___ Entries provided
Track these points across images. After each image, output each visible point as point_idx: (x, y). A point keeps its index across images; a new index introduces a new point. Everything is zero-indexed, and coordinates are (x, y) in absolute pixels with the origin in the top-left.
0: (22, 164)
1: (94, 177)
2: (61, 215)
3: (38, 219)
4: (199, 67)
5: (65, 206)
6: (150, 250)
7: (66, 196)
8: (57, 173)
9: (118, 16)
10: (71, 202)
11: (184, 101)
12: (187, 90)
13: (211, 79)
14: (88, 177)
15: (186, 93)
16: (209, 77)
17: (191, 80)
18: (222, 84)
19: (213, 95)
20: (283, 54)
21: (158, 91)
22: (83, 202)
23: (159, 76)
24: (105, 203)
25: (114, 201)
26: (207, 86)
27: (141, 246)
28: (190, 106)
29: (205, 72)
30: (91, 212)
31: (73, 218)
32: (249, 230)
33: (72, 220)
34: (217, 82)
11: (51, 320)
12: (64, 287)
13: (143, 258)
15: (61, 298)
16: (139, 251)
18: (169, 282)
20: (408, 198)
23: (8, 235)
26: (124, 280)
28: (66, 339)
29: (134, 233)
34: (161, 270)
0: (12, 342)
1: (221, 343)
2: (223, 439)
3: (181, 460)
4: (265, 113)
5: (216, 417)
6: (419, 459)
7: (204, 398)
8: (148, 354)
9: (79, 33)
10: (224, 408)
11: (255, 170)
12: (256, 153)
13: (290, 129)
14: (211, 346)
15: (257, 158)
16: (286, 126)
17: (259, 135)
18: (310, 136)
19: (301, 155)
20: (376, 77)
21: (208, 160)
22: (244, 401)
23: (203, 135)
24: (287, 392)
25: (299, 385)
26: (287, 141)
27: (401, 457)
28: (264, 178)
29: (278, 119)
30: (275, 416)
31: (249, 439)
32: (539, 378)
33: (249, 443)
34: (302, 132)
______
Starting at the beginning of the material and ending with the line that has "1: (94, 177)", switch "zero-indexed" to "0-indexed" and write out those lines again with nothing else altered.

Track these points across images. After each image, output each visible point as point_idx: (x, y). A point keeps its index across images; a new index introduces a new point. Everything is 0-indexed, and coordinates are (x, y) in absolute pixels with the origin in the top-left.
0: (22, 164)
1: (94, 177)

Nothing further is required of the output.